No good deed is going unpunished this earnings season.
Third-quarter results are in from nearly half of the companies in the S&P 500 SPX, -0.66% Of those, 77% reported earnings per share above the mean estimate — topping the five-year average of 71%, wrote John Butters, senior earnings analysts at FactSet.
That’s not all. Those earnings, in aggregate, have exceeded expectations by 6.5%, above the five-year average of 4.6%, Butters said, noting that has taken the earnings growth rate for the index to 22.5% from 19.3% on Sept. 30.

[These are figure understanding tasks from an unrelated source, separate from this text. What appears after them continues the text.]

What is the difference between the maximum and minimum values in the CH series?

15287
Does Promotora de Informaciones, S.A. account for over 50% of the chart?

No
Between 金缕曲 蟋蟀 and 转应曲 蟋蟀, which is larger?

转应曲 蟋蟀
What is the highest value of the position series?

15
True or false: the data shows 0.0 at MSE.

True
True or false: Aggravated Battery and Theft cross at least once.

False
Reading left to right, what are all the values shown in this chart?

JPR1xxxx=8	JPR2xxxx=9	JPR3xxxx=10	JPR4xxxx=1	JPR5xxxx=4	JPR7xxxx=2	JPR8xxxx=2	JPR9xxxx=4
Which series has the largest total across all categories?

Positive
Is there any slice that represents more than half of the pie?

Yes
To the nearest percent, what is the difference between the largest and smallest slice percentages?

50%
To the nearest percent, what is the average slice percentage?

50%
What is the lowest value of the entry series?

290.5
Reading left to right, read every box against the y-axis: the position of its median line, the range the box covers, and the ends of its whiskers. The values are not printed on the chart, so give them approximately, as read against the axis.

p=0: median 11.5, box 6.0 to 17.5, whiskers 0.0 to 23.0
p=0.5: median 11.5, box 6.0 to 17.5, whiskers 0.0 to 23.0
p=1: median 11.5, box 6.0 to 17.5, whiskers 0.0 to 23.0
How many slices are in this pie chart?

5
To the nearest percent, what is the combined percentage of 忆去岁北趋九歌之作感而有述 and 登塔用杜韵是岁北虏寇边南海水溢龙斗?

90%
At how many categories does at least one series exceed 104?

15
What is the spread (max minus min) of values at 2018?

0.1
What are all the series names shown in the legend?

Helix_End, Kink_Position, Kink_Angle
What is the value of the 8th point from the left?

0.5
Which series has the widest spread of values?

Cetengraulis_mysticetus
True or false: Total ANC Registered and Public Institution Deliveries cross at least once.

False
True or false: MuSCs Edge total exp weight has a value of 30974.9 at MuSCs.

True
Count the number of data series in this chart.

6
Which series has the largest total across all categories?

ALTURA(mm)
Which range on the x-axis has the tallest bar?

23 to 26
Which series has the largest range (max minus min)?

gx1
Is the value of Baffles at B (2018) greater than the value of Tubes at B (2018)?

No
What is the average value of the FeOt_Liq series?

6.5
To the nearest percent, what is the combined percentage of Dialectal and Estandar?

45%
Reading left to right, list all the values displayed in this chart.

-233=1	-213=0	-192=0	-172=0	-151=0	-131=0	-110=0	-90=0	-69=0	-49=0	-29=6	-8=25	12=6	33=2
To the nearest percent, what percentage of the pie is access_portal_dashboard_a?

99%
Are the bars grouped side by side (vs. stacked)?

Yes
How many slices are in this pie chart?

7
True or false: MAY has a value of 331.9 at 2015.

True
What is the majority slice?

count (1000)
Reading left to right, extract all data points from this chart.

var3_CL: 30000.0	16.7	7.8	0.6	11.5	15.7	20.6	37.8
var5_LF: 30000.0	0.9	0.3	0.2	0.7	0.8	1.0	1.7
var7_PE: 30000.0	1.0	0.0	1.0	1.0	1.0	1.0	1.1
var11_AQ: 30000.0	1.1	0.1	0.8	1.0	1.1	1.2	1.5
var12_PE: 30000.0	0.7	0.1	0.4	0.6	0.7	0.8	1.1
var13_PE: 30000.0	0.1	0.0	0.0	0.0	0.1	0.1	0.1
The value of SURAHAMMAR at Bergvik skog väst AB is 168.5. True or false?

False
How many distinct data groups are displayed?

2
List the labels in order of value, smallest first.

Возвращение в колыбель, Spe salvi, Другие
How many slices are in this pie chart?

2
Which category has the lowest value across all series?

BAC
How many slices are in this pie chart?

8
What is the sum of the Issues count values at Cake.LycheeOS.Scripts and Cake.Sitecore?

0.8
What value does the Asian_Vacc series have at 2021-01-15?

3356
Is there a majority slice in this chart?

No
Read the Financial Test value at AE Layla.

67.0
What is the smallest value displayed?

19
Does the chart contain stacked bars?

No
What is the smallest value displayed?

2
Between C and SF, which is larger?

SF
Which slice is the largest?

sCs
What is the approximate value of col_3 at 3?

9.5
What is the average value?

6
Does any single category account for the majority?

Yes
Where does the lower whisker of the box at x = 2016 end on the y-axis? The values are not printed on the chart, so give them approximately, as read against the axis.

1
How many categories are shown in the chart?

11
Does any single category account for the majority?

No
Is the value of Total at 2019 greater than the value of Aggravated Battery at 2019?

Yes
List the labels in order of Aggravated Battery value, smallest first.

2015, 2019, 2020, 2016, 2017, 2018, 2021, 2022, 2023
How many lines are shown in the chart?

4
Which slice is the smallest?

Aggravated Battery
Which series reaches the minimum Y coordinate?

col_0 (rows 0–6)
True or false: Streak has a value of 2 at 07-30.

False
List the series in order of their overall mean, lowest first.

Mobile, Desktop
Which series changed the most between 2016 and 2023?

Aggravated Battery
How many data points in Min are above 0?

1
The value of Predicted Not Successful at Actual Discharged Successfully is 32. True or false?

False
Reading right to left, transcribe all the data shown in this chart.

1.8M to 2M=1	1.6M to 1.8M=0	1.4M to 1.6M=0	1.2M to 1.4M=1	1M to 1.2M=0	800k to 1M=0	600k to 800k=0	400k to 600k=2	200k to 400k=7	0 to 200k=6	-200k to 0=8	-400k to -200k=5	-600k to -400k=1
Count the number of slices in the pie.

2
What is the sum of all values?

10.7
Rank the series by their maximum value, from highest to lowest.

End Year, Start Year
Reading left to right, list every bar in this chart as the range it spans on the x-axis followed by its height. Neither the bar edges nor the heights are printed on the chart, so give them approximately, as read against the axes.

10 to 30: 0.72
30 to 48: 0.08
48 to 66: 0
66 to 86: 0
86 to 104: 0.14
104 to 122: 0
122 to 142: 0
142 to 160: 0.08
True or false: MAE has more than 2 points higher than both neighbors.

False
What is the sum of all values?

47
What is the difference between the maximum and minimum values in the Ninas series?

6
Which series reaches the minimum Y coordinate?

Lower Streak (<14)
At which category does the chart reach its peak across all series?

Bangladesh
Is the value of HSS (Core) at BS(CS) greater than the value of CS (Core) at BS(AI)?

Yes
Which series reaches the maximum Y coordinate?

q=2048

The stock market, however, has so far been unimpressed (see chart below).
FactSet
Companies that reported positive earnings surprises have seen prices fall, on average, 1.5% from the period two days ahead of the release of their third-quarter results through two days after. Over the past five years, companies that have beaten estimates have seen an average increase of 1% over that four-day period, the data showed.
If that figure holds up, it would mark the biggest average price decline over the four-day window for companies beating expectations since a 2.1% fall in the second quarter of 2011, Butters said.
Companies that report weaker-than-forecast earnings, meanwhile, are getting punished more than usual, falling an average of 3.8% over the four-day window versus the five-year average of 2.5%, according to FactSet.
Earnings season has coincided with a heavy October selloff that investors have struggled to pin to a primary catalyst. Analysts have cited concerns about global growth, fears of a Federal Reserve policy misstep, rising Treasury yields and worries that earnings growth has peaked as potential reasons for a rout that left the S&P 500 just shy of the 10% pullback from its record high necessary to meet a widely used definition of a market correction.
The Dow Jones Industrial Average DJIA, -0.99% meanwhile, is off more than 9% from its early October record.
Some analysts, meanwhile, have tied the subpar, post-earnings performance to poor guidance. Butters argued against that, however. So far, 41 companies have issued earnings guidance for the fourth quarter. Of those, 26 companies, or 63%, have issued negative guidance — below the five-year average of 70%, he said, noting that analysts have also made smaller-than-average cuts to fourth-quarter earnings estimates so far in October.
So the search for an answer continues.